He recovered his wandering mind and nodded in reply.
She stood looking at him with creases in her eyebrows, like one trying to remember a dream. “Did you ejaculate inside me?”
His look gave an affirmative response.
“I have always told you that I don’t want you ejaculating inside me.”
“But you wanted it!”
“What do you mean, I wanted it? When did I tell you I wanted it?”
“You don’t have to tell me. I can feel these things without being told. After you slept off, I felt your longing for me intensify. I felt you wanted everything I had to give. So, I gave you all.”
“So you felt I wanted it and poured yourself into me? Have I not always told you that I don’t want it, even if I seemed to? Why could you not just respect my wishes?”
“They were your wishes,” he said.
She seemed to reflect on his answer, but something else was on her mind. “The elders put you up to this, isn’t it?”
He shook his head. “They asked it of me and even all but threatened to get someone else to. But that was not why I did it. I wanted it myself and I felt you wanted it too.”
“I did not want it.”
“It is not a big deal,” he said conciliatorily. “It has happened before.”
“I wanted it then,” she said, unappeased.
“If you don’t want a child yet, there are herbs, like you’ve used before.” She was quiet
for a while.
He tried to go to her and hold her, but she hit him in the face.
He held a hand to his face, more hurt by her behaviour than by the slap.
“I have told you before. I won’t be used by old chiefs, by Ife-Iyoku, or even by you. My body is mine, to do as I please.” She gritted her teeth.
“You said you loved me.”
She opened her mouth to protest.
“You don’t need to say it,” he said. “I can feel it. And I can feel your loathing for me now.”
She did not meet his eyes. And he knew. They were both quiet for a while, then she walked away. He just stood watching her departing figure like a lost soul.
✦✦✦
Imade went to the hut of Chief Ududo and banged at it repeatedly until it was opened. The chief was surprised at seeing her.
“What is it this early, Imade?”
She folded her arms akimbo. “I have come to warn you. Tell your chiefs and old men that I will never be used by you and the people. I will not be a vessel for childbearing to satisfy your desire to populate Ife-Iyoku.”
He looked at her quietly for a few moments, then laughed. “The boy has planted his seed in your soil, has he not? Who knew the boy could do it?”

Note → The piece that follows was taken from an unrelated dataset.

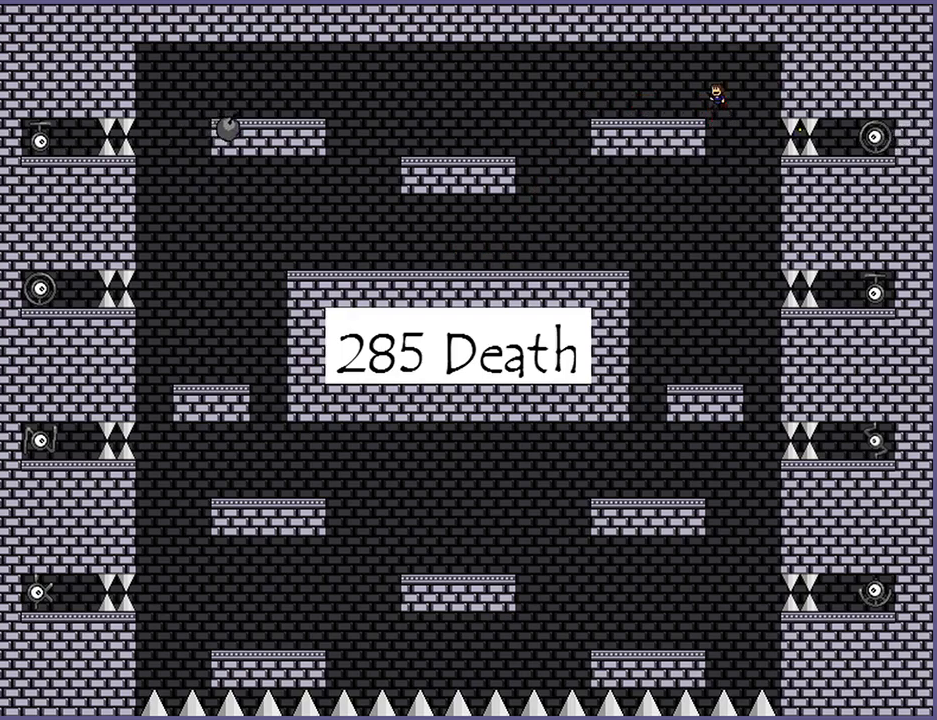
{"keys": ["right"], "events": [[200, "left", "up"], [300, "right", "down"]]}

Imade was shaking visibly.
“What is it woman?”
Imade strode towards him. He was oblivious of her moves, quite consumed in his mockery of her. He only became aware of her after she had reached out to grab his wrapper and tear it down. With the wrapper, she tried to throttle him. They danced around for some time before she caught hold of his arm, activating her gifts. He fell to his knees, retching and shaking. She had a hold on his neck now. He wheezed and struggled to breathe. She held on fast.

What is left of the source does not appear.